A question often asked about phoneme awareness training that precedes reading instruction is the degree to which the phonological skills will transfer to the reading task. Will students have forgotten such oral skills by the time reading instruction commences? Will they remember them, but not perceive the benefits in making use of them? Will they remember them, and appreciate the potential benefits in making use of them, but can’t see how to incorporate the oral skills into the decoding task? Presumably, one role for a beginning reading teacher is to make salient to the reading task those phoneme awareness skills previously developed. If this is to be part of the teacher’s curriculum, then a closer knit between the phoneme awareness training and the beginning reading instruction is advisable. Certainly, if the teacher’s initial instruction is meaning-dominated or has an initial whole word emphasis, then students are unlikely to notice that phonological skills can be helpful.

“Overall, the data suggest that there is little value in training pre-schoolers in either letter forms or sounds in isolation in advance of providing instruction on the links between the two” (Castles, Coltheart, Wilson, Valpied, & Wedgwood, 2009, p.6Cool.

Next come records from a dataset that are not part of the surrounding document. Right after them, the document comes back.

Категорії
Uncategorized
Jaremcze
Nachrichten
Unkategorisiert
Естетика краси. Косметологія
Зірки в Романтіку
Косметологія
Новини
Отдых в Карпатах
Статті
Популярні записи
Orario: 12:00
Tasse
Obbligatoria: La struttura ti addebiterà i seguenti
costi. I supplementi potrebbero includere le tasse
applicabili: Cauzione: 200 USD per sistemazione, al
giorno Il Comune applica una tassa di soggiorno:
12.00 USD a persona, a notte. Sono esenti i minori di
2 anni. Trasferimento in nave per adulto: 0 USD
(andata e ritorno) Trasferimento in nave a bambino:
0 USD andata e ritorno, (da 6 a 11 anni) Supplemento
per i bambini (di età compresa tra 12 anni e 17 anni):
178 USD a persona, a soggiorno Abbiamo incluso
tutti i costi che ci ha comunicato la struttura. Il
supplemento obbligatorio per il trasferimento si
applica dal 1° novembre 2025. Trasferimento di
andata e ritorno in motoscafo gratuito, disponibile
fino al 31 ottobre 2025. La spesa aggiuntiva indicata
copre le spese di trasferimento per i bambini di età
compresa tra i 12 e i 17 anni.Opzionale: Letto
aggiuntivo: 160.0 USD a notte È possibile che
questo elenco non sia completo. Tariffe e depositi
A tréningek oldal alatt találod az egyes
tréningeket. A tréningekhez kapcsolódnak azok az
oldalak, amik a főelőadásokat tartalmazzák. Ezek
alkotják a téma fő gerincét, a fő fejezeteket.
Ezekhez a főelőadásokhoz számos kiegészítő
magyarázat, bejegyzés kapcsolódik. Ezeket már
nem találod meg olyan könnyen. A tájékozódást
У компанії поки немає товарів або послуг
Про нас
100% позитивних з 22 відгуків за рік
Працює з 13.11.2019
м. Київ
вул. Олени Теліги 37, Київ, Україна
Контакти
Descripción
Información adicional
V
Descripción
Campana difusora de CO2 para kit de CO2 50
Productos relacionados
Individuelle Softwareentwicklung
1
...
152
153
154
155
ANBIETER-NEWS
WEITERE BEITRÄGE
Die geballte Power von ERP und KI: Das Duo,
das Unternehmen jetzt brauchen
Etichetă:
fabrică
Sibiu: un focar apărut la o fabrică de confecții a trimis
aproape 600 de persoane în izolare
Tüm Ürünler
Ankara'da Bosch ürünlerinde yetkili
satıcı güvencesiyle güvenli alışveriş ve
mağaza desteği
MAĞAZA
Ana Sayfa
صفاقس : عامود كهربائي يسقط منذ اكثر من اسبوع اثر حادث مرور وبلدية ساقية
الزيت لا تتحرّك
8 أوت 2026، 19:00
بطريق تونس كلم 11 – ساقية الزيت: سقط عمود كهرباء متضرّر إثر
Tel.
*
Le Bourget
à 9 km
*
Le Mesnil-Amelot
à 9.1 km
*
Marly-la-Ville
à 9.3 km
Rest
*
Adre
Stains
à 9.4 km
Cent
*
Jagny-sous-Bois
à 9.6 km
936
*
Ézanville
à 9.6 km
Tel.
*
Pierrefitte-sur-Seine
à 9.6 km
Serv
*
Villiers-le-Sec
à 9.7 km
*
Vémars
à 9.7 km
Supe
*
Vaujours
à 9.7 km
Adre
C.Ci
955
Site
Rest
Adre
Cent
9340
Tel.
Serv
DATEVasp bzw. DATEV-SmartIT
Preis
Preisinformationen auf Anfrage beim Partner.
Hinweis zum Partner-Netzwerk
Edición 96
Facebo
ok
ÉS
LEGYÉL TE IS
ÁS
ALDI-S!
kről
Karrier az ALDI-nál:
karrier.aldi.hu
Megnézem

So, perhaps one should bypass the oral phonemic awareness activities, and move directly to the phonic processes of segmenting and blending (including letters not solely sounds) because they are activities more directly salient to reading? Additionally, it has been argued that letter-sound knowledge enhances phonemic awareness skills (Carroll, 2004), so a link between letter-sound associations and phoneme awareness may have several benefits.